A cancer diagnosis is an instant life-changing event, and it can have drastic effects on your mental health and emotional well-being. Unfortunately, these non-physical effects of cancer are sometimes neglected by oncologists, who are primarily concerned with successfully eliminating the cancer itself. After a cancer diagnosis, it's important to seek out cancer support treatments that can help you with these issues. To learn more about what supportive care entails and why it's important for you to include it as part of your overall cancer treatment plan, read on.

What Is Supportive Care for Cancer?

Supportive care refers to all the types of treatment that don't directly eliminate cancerous cells.

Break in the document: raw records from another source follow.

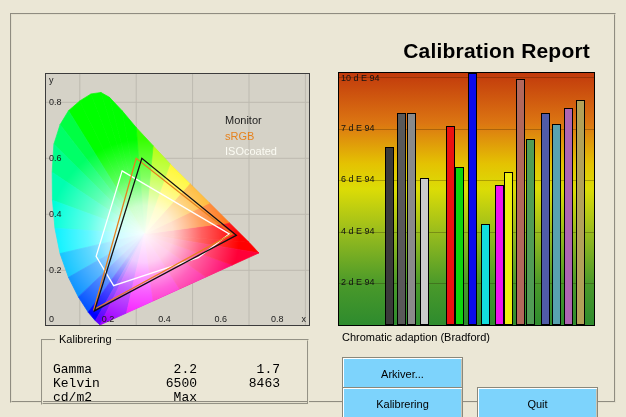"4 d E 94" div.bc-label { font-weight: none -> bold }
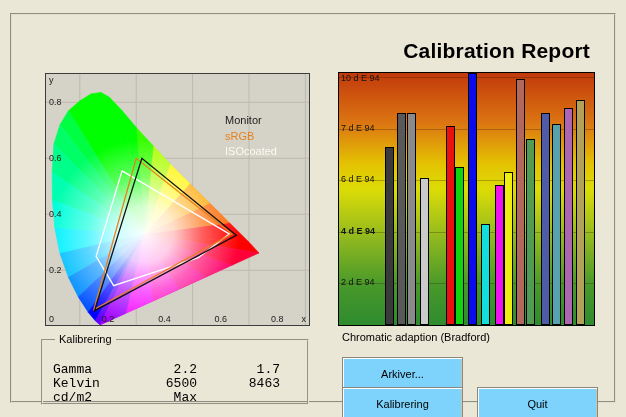"Target" span.cal-c1 { html: none -> <span>Target</span> }
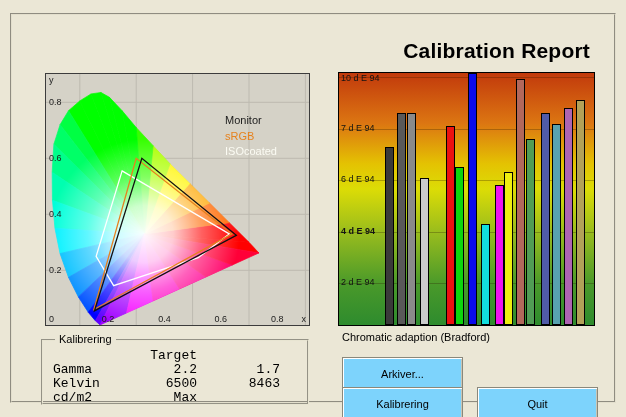"Gamma" .cal-c0 { text-align: left -> right }
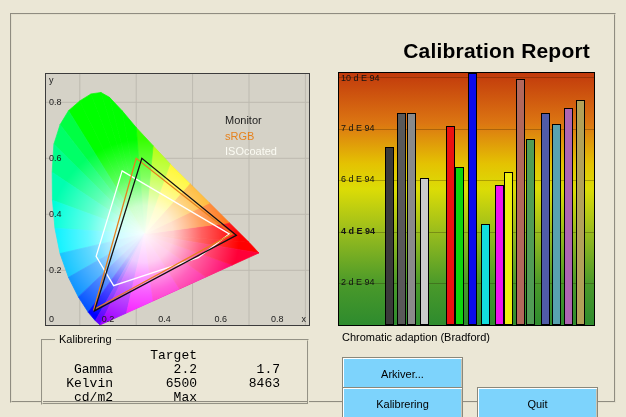"Arkiver..." .btn { background: #7dd3fc -> #fef9c3 }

This can include therapy, counseling and meditation, along with alternative medicine approaches such as acupuncture and reiki. Supportive care (unlike direct treatment methods such as surgery) is often not included as part of the treatment plan that an oncologist will devise, so patients are often required to seek it out on their own.

Why Is Supportive Care Important After a Cancer Diagnosis?

While direct treatment methods like surgery, chemotherapy and radiation therapy can destroy cancerous cells in your body, they don't do much for your overall sense of well-being. Improving the way you feel about treatment and helping you cope with your cancer diagnosis is the job of cancer support treatments.

A diagnosis of cancer is extraordinarily difficult for most people to deal with, as it causes drastic life changes. Relationships with friends and family will change, and your career may be put on hold until your cancer goes into remission. A cancer diagnosis also causes people to deal with their own feelings about mortality, which they may not have explored before. While cancer support treatments may not have any effect on the cancer itself, they help provide the emotional and mental support that people need after a diagnosis.

Meditation and other breathing techniques, for example, can help people alleviate the health anxiety that often comes after a cancer diagnosis. Cognitive-behavioral therapy can help with feelings of isolation and depression, and treatments like acupuncture and massage can help improve your overall sense of well-being. Many clinics that provide supportive care services also offer group therapy sessions, where you'll be able to speak with other people who are undergoing treatment for the cancer that you have along with people who have survived it — this provides much-needed social support with others who understand what you're going through.

If you have been recently diagnosed with cancer and you're not undergoing any supportive treatments, it's a good idea to start. The mental and emotional effects of a cancer diagnosis need to be treated along with the physical effects, and cancer support treatments are the best way to accomplish it. By undergoing cancer support treatments after your diagnosis, you'll be better able to cope with living with cancer.